PROVIDED TEXT —

1 EAGLETON NOTES: Thankful Thursday

.

.

Thursday, 30 June 2011

Thankful Thursday

What is it about talented people?  Why do they get so much of a good thing?  I knew (still know I suppose 'cos you don't suddenly 'unknow' someone do you?) one of the world's top environmental lawyers.  I first met him years ago when he was 'just' a successful lawyer here in Scotland.  His talent was prodigious.  However he hadn't always wanted to be a lawyer.  He had the opportunity of being a professional footballer.  I have no doubt that he would have excelled at that too.  He decided on law because he realised that, as a career, it had greater longevity.  What made him stand out, though, was that he could quite happily walk and talk with kings or commoners and never feel out of place nor make them feel out of place either.  All in all he is an extraordinary man. 

I have used him as an example.  An example of people with talent - real talent.  An example of the fact that when a person possess one really exceptional talent they often possess many more as well. Secretly I often wondered why talent couldn't be shared around a bit more!

I was thinking of this because I saw another picture a few days ago by a local Doctor who is also an exceptionally talented artist.  When she produces a picture of a face you can see through the face's eyes into the subject's soul.

I know a few people who come into this category and know of many more.

Why am I doing a Thankful Thursday post on this subject when I possess absolutely no exceptional talent at all.  And, no, this is not me being modest.  One thing I learned very early on in life was to recognise and work with my limitations (which, very unfortunately, are many).

So today I am thankful for the fact that I did recognise those limitations early on in my life because that recognition has enabled me to live very happily within the ability I do have without constantly yearning or striving for unattainable goals.

10 comments:

  1. I understand what you mean............I tend to live within my own limitations too. But I disagree with it as well. When I was teaching children I desperately wanted to show them they were capable of so much more!!!!
    Living happily is a great thing though. Congrats :-)

    ReplyDelete
  2. I suppose it's pushing it to claim as a talent that I love being old!Children, grandchildren, bus pass, pension and, for the moment at least, my health!

    ReplyDelete
  3. It's healthy, I think, to know one's abilities AND to be happy with them. And let's hear a big amen for that!

    ReplyDelete
  4. Recognizing one's limitations might be called a talent as well. Not everyone is blessed with it! ;)

    ReplyDelete
  5. But, you are the most exceptional you that there is.
    During those times that we kind of re-evaluate ourselves (I do it more often than I should!), it's good to remember that just because we're not great at some things, we are the best at being ourselves. That thought makes me want to be an even better me. :) Does that make sense?

GIVEN INFORMATION —
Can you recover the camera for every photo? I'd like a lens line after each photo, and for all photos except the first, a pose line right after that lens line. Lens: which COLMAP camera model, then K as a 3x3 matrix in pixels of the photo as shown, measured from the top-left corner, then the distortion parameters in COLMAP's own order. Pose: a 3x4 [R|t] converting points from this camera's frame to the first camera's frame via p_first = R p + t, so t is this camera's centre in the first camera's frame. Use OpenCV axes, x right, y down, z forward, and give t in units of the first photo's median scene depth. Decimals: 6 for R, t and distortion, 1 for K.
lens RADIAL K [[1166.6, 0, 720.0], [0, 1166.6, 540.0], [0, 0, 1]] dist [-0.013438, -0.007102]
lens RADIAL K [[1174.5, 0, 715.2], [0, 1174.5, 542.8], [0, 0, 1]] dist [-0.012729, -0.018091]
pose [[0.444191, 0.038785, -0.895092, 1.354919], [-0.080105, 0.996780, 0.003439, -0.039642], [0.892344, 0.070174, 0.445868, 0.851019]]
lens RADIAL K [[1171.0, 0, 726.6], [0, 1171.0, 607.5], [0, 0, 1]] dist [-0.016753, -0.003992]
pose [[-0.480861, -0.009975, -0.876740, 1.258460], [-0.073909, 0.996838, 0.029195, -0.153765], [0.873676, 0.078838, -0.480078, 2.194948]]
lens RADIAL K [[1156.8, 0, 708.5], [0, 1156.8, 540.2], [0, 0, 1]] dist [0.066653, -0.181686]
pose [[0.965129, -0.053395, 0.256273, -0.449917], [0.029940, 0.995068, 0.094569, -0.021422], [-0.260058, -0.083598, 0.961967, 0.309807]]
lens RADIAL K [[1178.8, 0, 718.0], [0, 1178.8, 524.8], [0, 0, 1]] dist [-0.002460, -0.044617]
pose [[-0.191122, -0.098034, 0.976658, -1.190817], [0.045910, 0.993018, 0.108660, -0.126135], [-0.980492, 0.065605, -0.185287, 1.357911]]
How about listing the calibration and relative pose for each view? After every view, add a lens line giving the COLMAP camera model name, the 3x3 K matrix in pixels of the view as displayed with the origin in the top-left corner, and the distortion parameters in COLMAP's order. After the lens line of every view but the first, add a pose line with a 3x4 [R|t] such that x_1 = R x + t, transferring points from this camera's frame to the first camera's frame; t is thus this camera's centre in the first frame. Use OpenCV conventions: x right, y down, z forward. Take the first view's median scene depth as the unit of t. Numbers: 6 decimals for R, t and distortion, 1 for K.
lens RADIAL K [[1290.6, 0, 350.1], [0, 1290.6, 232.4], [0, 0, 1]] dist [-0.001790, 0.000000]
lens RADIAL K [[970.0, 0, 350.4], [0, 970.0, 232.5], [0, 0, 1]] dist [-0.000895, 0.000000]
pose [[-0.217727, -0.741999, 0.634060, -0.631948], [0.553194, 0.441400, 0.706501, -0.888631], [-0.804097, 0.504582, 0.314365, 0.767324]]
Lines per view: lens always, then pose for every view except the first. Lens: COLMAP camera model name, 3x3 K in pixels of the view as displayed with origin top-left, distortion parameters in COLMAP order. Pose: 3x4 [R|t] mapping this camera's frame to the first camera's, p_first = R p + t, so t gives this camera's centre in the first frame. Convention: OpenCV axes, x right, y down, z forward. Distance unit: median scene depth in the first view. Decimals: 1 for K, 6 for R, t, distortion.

TASK REQUIREMENTS —
(1) For each statement about the Thankful Thursday blog post, answer yes or no and quote the words that decide it: (a) The lawyer once had the chance to play football professionally. (b) The artist mentioned is a local teacher. (c) The writer says they have no exceptional talent.
(2) List every thing the commenter who loves being old names in the Thankful Thursday blog post.
(3) Write the next part of the Thankful Thursday blog post, starting after its final line.
The listing has nothing to do with the Thankful Thursday blog post.

WRITTEN RESPONSES —
(1)
(a) Yes: "He had the opportunity of being a professional footballer."
(b) No: "a local Doctor who is also an exceptionally talented artist"
(c) Yes: "I possess absolutely no exceptional talent at all"

(2) Children, grandchildren, bus pass, pension, health

(3)
    ReplyDelete
  6. He was a great lecturer too. I took several courses just because he taught them!

    ReplyDelete
  7. You underestimate your talent to entertain people (and I'm not just referring to your hospitality and cooking skills!)and make them happy in your company. Your D.I.Y. skills are exceptional. And the ability to put your whole into any job you tackle can also be considered a talent. How dare you suggest my brother is not talented!

    ReplyDelete
  8. Jaz: I agree with you and your schoolchildren must have benefitted from such enthusiasm. When I have coached I saw part of my role as helping people extend their belief in themselves but I also realised that pushing people beyond their talent usually ended up in frustrating disappointment.

    Sue: You have taken being the Mater Familias to an artform.

    Norma: I'll say AMEN to that too.

    Monica: I'd not looked at it that way but certainly there are many unhappy people striving to be or achieve what for them is the impossible. Question: should they stop striving?

    Lisa: Yes it does make sense. To me, anyway. We can all be better people (well I know I could be) but within the parameters of our talent.

    Wendy: Yes. I've no doubt that I would have done too.

    CJ: You are too kind. Loving people helps. How much of the rest is talent and how much is sheer doggedness may be open to discussion.

    ReplyDelete
  9. Graham I think you already answered your own question. I'd say that without setting goals from time to time we also won't know how far we can reach; but if we just find ourselves repeatedly failing or banging our head against the same old wall it may be better to start looking for either a different way around the obstacle, or a different goal. Generally I'd also say it's better to set goals step by step, and to stop and ask ourselves from time to time if we still want what we originally thought we wanted!

    ReplyDelete
  10. I agree with Shabby Girl. Limitations or not, no-one is as good at being me as I am (although, to be honest, I don't think many have really tried.)